On Tue, 20 Jun 2006, Thomas Gleixner wrote:
On Tue, 2006-06-20 at 18:09 +0100, Esben Nielsen wrote:
The only question I have is why the priority of the callback is set to
priority of the task calling hrtimer_start() (current->normal_prio). That
seems like an odd binding to me. Shouldn't the finding of the priority be moved over to the
posix-timer code, where it is needed, and be given as a parameter to
hrtimer_start()?
Was the simplest way to do.
Yes, when you only use the hrtimers to implement signals. But what if you
use them for something different?
In rtmutex.c, where a hrtimer is used as a timeout on a mutex, wouldn't it
make more sense to use current->prio than current->normal_prio if the task
is boosted when it starts to wait on a mutex.
Not sure about that.
Let say you have a bunch of callback running at priority 1 and then the
next hrt timer with priority 99 expires. Then the callback which
is running will be boosted to priority 99. So the overall latency at
priority 99 will at least the latency of the worst hrtimer callback.
And worse: What if the callback running is blocked on a mutex? Will the
owner of the mutex be boosted as well? Not according to the code in
sched.c. Therefore you get priority inversion to priority 1. That is the
worst case hrtimer latency is that of priority 1.
Therefore, a simpler and more robust design would be to give the thread
priority 99 as a default - just as the posix_cpu_timer thread. Then the
system designer can move it around with chrt when needed.
In fact you can say the current design have both the worst cases of having
it running as priority 99 and at priority 1!
We had this before and it is horrible.
"Horrible" in what respect?
Another complicated design would be to make a task for each priority.
Then the interrupt wakes the highest priority one, which handles the first
callback and awakes the next one etc.
Uurgh. Thats not a serious proposal ?
No, not really. And then a little bit in a generalized way:
The kernel could have these threads as general working threads on which
all kind of callbacks could be executed at their right priority.
But, ofcourse, having 100 tasks sitting around per CPU is huge waste of
memory.

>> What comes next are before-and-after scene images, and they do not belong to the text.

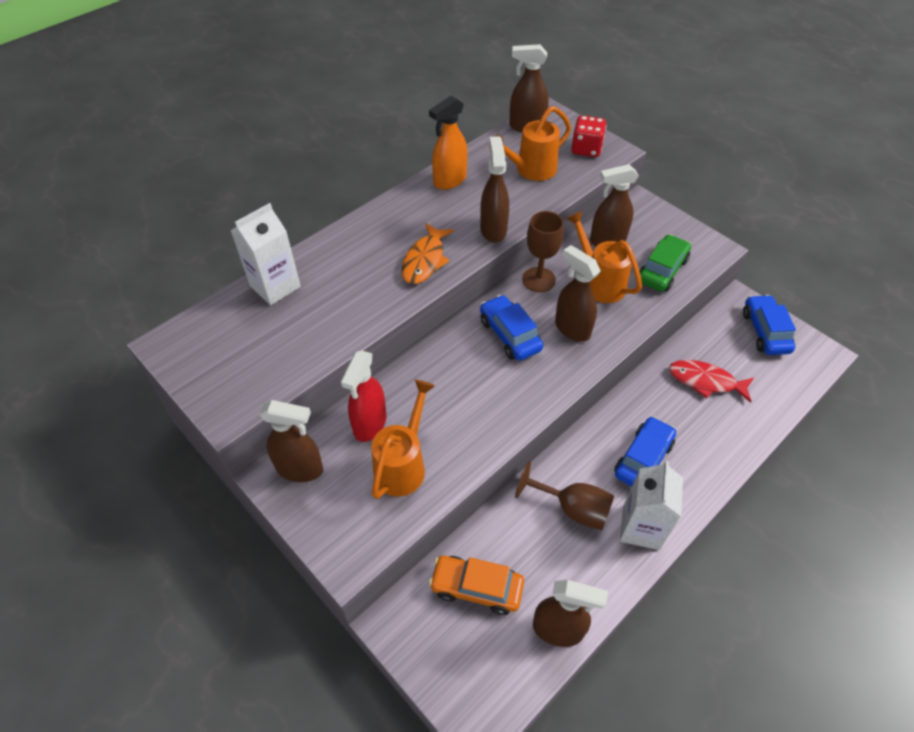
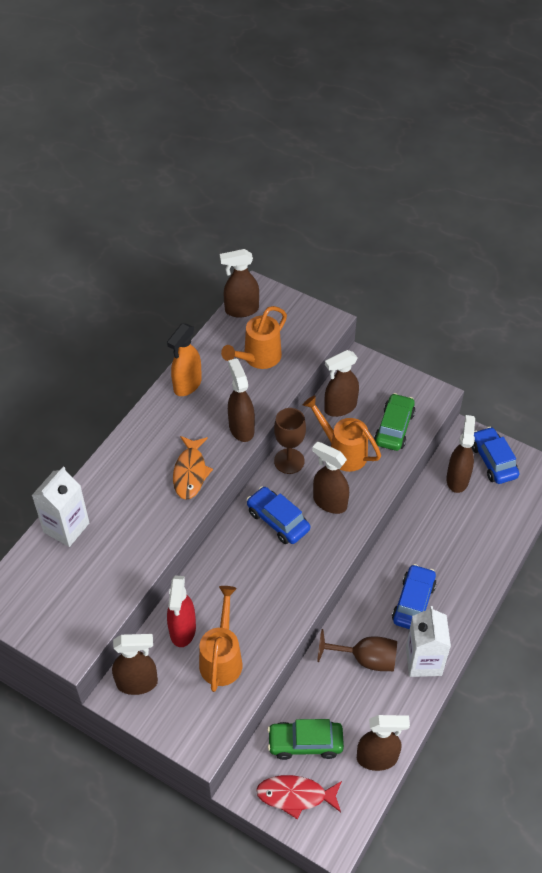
camera: 15 degrees left, 0 degrees up
(476, 588) = (305, 743): orange car -> green car
(586, 149) = (302, 324): red dice -> none
(705, 381) = (451, 520): red fish -> red fish (295, 795)
(721, 341) = (457, 479): none -> brown spray bottle

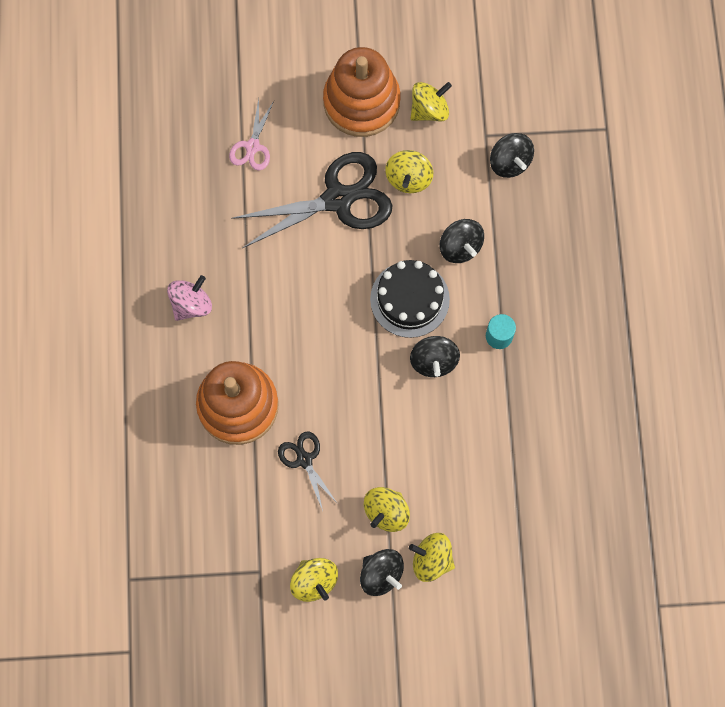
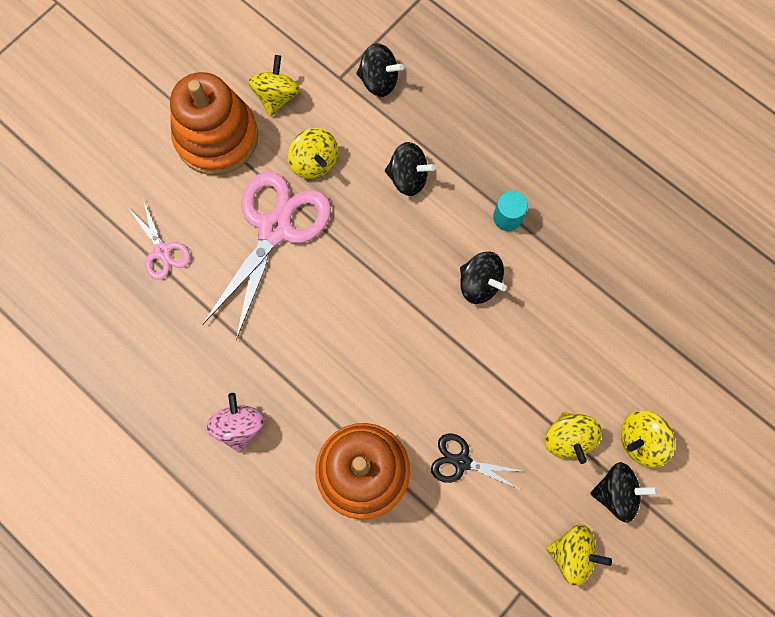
camera: 45 degrees left, 0 degrees up
(338, 199) = (275, 229): black scissors -> pink scissors
(409, 299) = (411, 253): black cake -> none

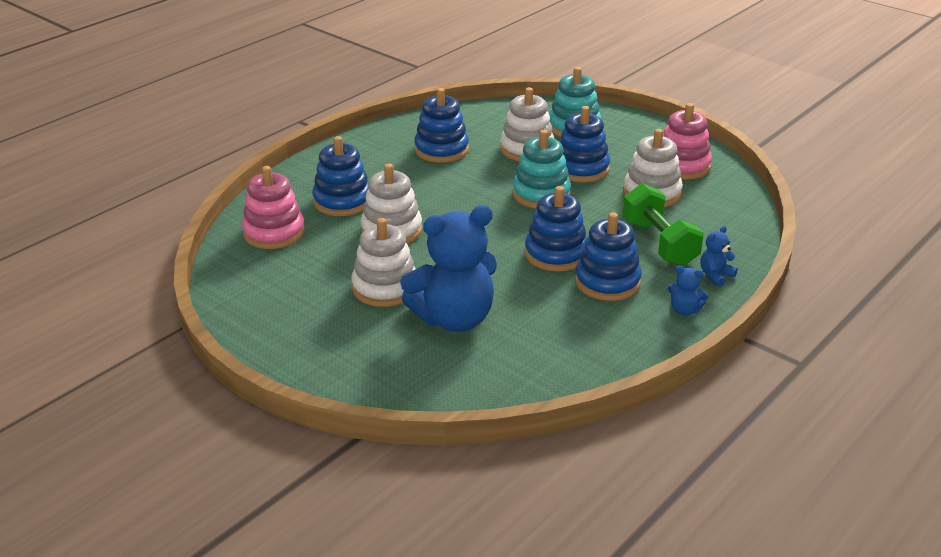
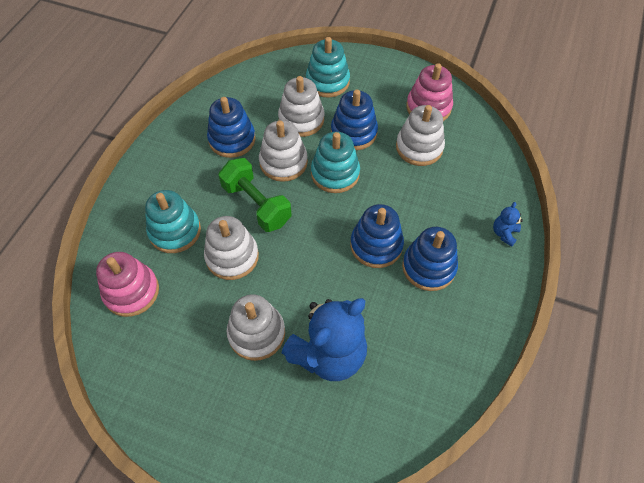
camera: 20 degrees left, 25 degrees up
(342, 201) = (175, 231): blue stacking toy -> turquoise stacking toy
(488, 176) = (283, 162): none -> white stacking toy
(659, 243) = (448, 207): green dumbbell -> green dumbbell (256, 204)
(684, 310) = (498, 282): blue teddy bear -> none

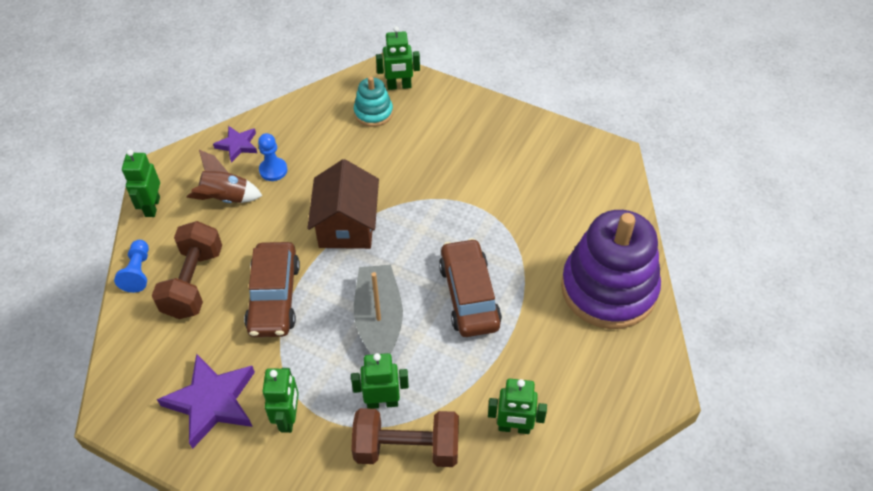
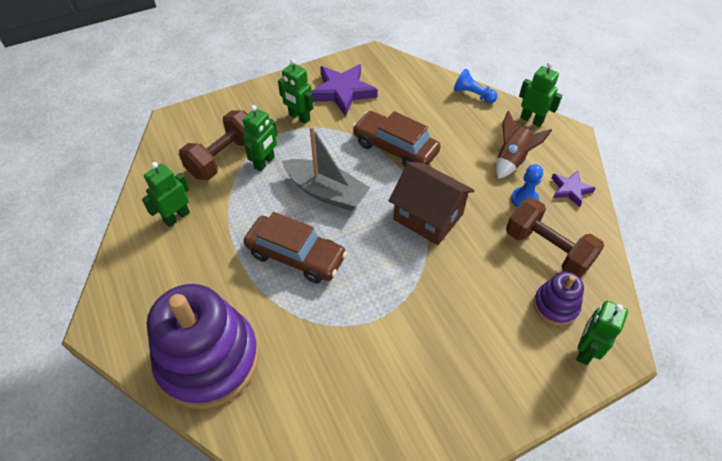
camera: 125 degrees right, 0 degrees up
(193, 282) = (442, 115): brown dumbbell -> brown dumbbell (547, 249)
(373, 113) = (555, 305): turquoise stacking toy -> purple stacking toy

But maybe some kind of pooling could be made?
As I said in a another mail some time back: Having 100 different RT
priorities doesn't make sense. You can at most need 10 anyway.
A nice solution would be to enqueue the timer into the task struct of
the thread which is target of the signal, wake that thread in a special
state which only runs the callback and then does the signal delivery.
What if the thread is running?
The scary thing on this is to get the locking straight, but it might
well worth to try it. That way we would burden the softirq delivery to
the thread and maybe save a couple of task switches.
tglx
Hmm, a practical thing to do would be to make a system where you can post
jobs in a thread. These jobs can then be done in thread context
around schedule or just before the task returns to user-space.